▶ [TASK TO COMPLETE] Gather every line in the data below that contains the word "trình". The match is case-sensitive.

▶ [THE DATA]
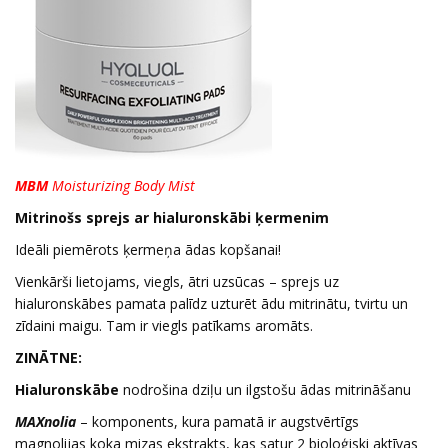
MBM
Moisturizing Body Mist
Mitrinošs sprejs ar hialuronskābi ķermenim
Ideāli piemērots ķermeņa ādas kopšanai!
Vienkārši lietojams, viegls, ātri uzsūcas – sprejs uz
hialuronskābes pamata palīdz uzturēt ādu mitrinātu, tvirtu un
zīdaini maigu. Tam ir viegls patīkams aromāts.
ZINĀTNE:
Hialuronskābe
nodrošina dziļu un ilgstošu ādas mitrināšanu
MAXnolia
– komponents, kura pamatā ir augstvērtīgs
magnolijas koka mizas ekstrakts, kas satur 2 bioloģiski aktīvas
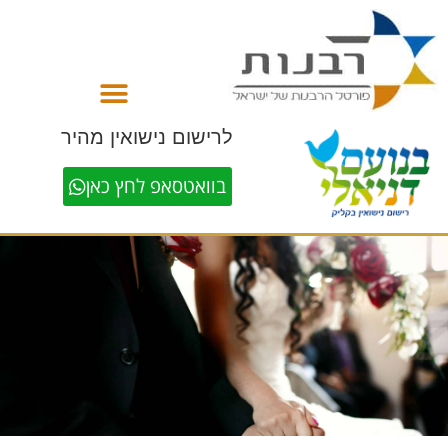
לתוכן
לרישום נישואין מהיר
בוואטסאפ לחץ כאן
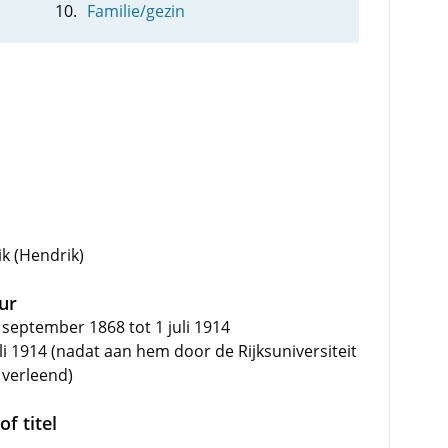
Familie/gezin
k (Hendrik)
uur
september 1868 tot 1 juli 1914
i 1914 (nadat aan hem door de Rijksuniversiteit
verleend)
f titel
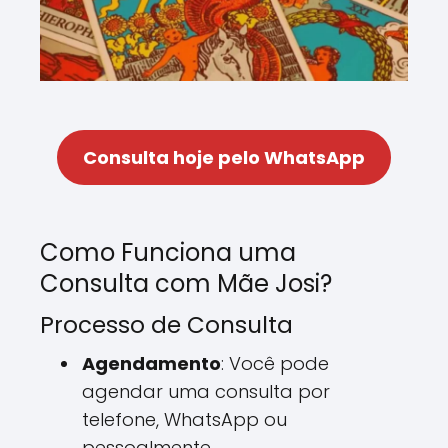
Consulta hoje pelo WhatsApp
Como Funciona uma
Consulta com Mãe Josi?
Processo de Consulta
Agendamento
: Você pode
agendar uma consulta por
telefone, WhatsApp ou
pessoalmente.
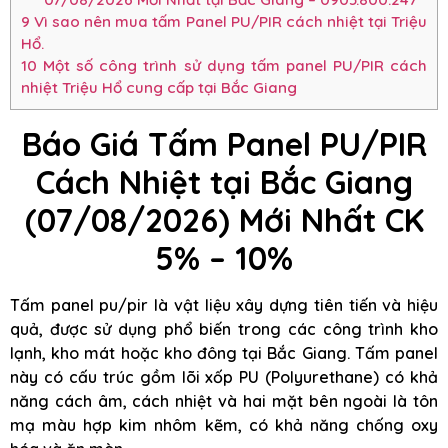
9
Vì sao nên mua tấm Panel PU/PIR cách nhiệt tại Triệu
Hổ.
10
Một số công trình sử dụng tấm panel PU/PIR cách
nhiệt Triệu Hổ cung cấp tại Bắc Giang
Báo Giá Tấm Panel PU/PIR
Cách Nhiệt tại Bắc Giang
(07/08/2026) Mới Nhất CK
5% – 10%
Tấm panel pu/pir là vật liệu xây dựng tiên tiến và hiệu
quả, được sử dụng phổ biến trong các công trình kho
lạnh, kho mát hoặc kho đông tại Bắc Giang. Tấm panel
này có cấu trúc gồm lõi xốp PU (Polyurethane) có khả
năng cách âm, cách nhiệt và hai mặt bên ngoài là tôn
mạ màu hợp kim nhôm kẽm, có khả năng chống oxy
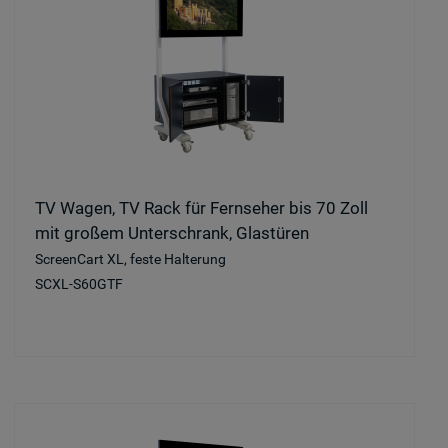
TV Wagen, TV Rack für Fernseher bis 70 Zoll
mit großem Unterschrank, Glastüren
ScreenCart XL, feste Halterung
SCXL-S60GTF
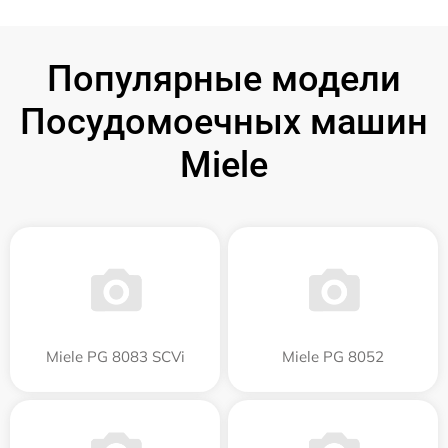
Популярные модели
Посудомоечных машин
Miele
Miele PG 8083 SCVi
Miele PG 8052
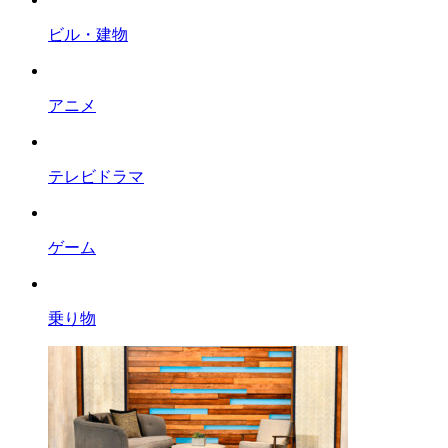
ビル・建物
アニメ
テレビドラマ
ゲーム
乗り物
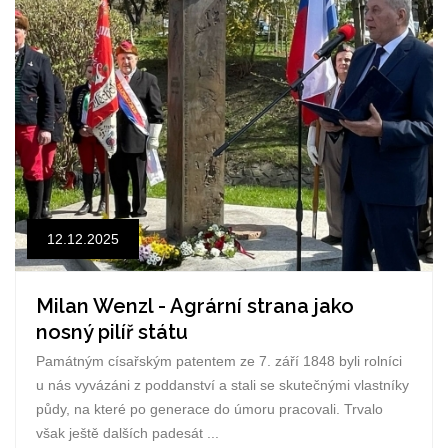
12.12.2025
Milan Wenzl - Agrární strana jako
nosný pilíř státu
Památným císařským patentem ze 7. září 1848 byli rolníci
u nás vyvázáni z poddanství a stali se skutečnými vlastníky
půdy, na které po generace do úmoru pracovali. Trvalo
však ještě dalších padesát ...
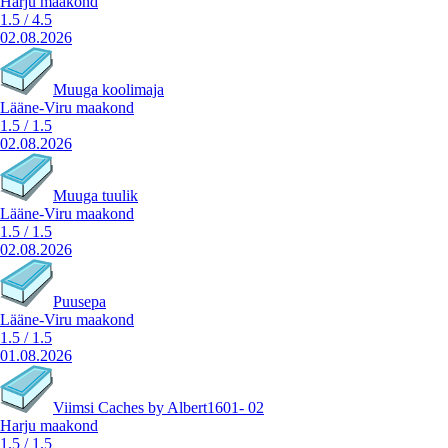
Harju maakond
1.5
/
4.5
02.08.2026
Muuga koolimaja
Lääne-Viru maakond
1.5
/
1.5
02.08.2026
Muuga tuulik
Lääne-Viru maakond
1.5
/
1.5
02.08.2026
Puusepa
Lääne-Viru maakond
1.5
/
1.5
01.08.2026
Viimsi Caches by Albert1601- 02
Harju maakond
1.5
/
1.5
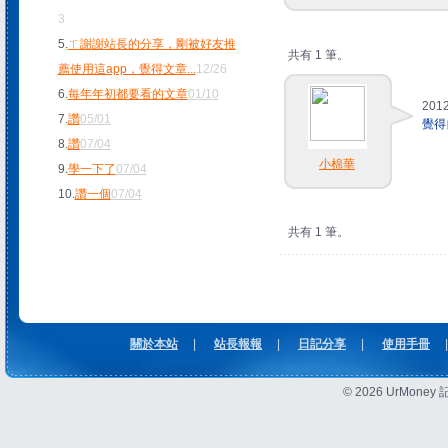
3
5.
ㄒ謝謝站長的分享，剛被好友推
共有 1 筆。
薦使用這app，覺得文章
...
12/26
6.
每年年初都要看的文章
01/10
2012
7.
讚
05/01
覺得
8.
讚
07/04
小棉華
9.
學一下了
07/04
10.
讚一個
07/04
共有 1 筆。
關於本站
|
站長報報
|
日記分享
|
使用手冊
|
© 2026 UrMon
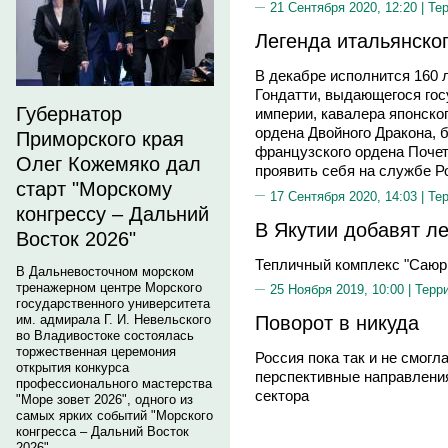
21 Сентября 2020, 12:20 |
Те
Легенда итальянско
В декабре исполнится 160 
Гондатти, выдающегося гос
Губернатор
империи, кавалера японског
ордена Двойного Дракона, 
Приморского края
французского ордена Почет
Олег Кожемяко дал
проявить себя на службе Р
старт "Морскому
17 Сентября 2020, 14:03 |
Те
конгрессу – Дальний
В Якутии добавят ле
Восток 2026"
Тепличный комплекс "Саюр
В Дальневосточном морском
тренажерном центре Морского
25 Ноября 2019, 10:00 |
Терр
государственного университета
Поворот в никуда
им. адмирала Г. И. Невельского
во Владивостоке состоялась
торжественная церемония
Россия пока так и не смог
открытия конкурса
перспективные направлени
профессионального мастерства
сектора
"Море зовет 2026", одного из
самых ярких событий "Морского
конгресса – Дальний Восток
2026".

▶ [ANSWER SPACE]
Một số công trình sử dụng tấm panel PU/PIR cách
quả, được sử dụng phổ biến trong các công trình kho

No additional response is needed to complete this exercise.